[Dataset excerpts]

^^^^

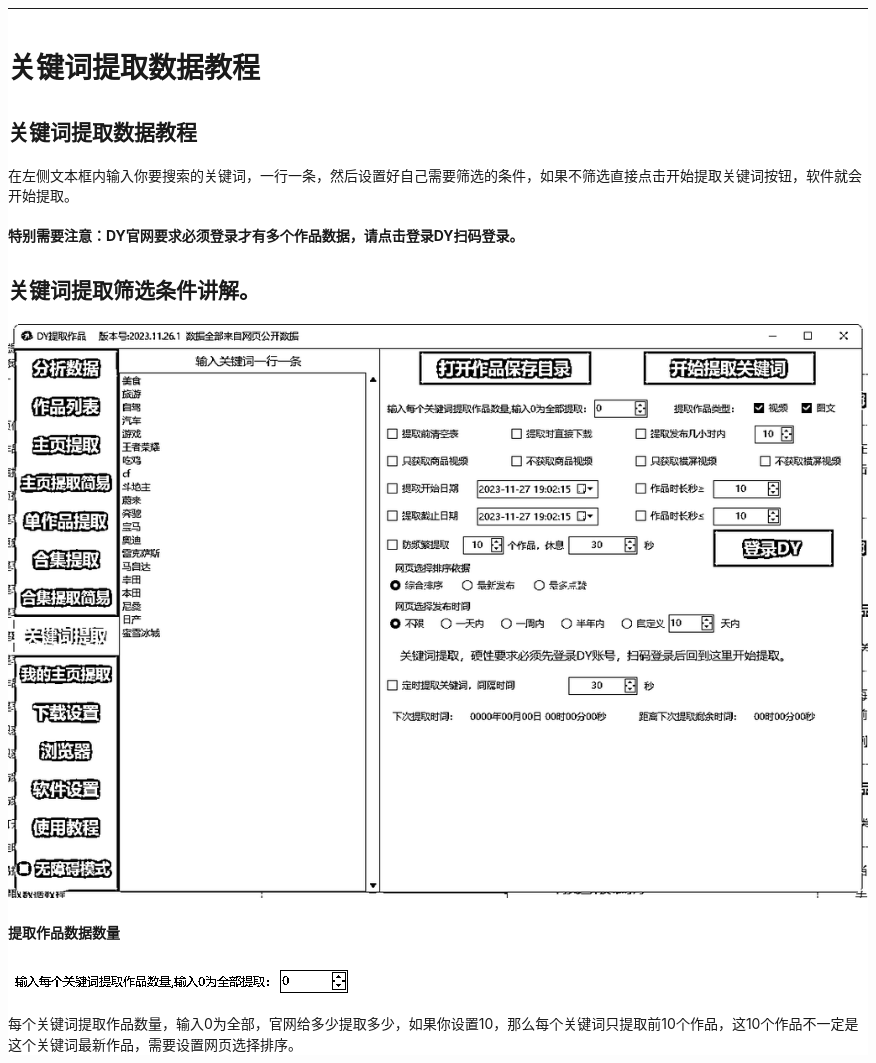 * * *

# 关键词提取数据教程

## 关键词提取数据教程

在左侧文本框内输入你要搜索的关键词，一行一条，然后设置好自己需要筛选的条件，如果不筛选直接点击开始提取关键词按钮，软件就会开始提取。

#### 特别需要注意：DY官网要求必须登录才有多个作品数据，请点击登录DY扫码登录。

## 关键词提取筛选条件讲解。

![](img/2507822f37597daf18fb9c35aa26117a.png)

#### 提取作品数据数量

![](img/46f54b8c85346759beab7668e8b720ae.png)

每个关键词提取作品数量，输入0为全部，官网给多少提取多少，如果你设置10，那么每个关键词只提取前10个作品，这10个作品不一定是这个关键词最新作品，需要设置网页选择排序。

^^^^

▶ [TASK STATEMENT]:
Copy out word for word every line of the material from the line containing "#### 提取作品数据数量" through the final line, with both of those lines included.

▶ [ANSWER FOR THIS EXERCISE]:
#### 提取作品数据数量

![](img/46f54b8c85346759beab7668e8b720ae.png)

每个关键词提取作品数量，输入0为全部，官网给多少提取多少，如果你设置10，那么每个关键词只提取前10个作品，这10个作品不一定是这个关键词最新作品，需要设置网页选择排序。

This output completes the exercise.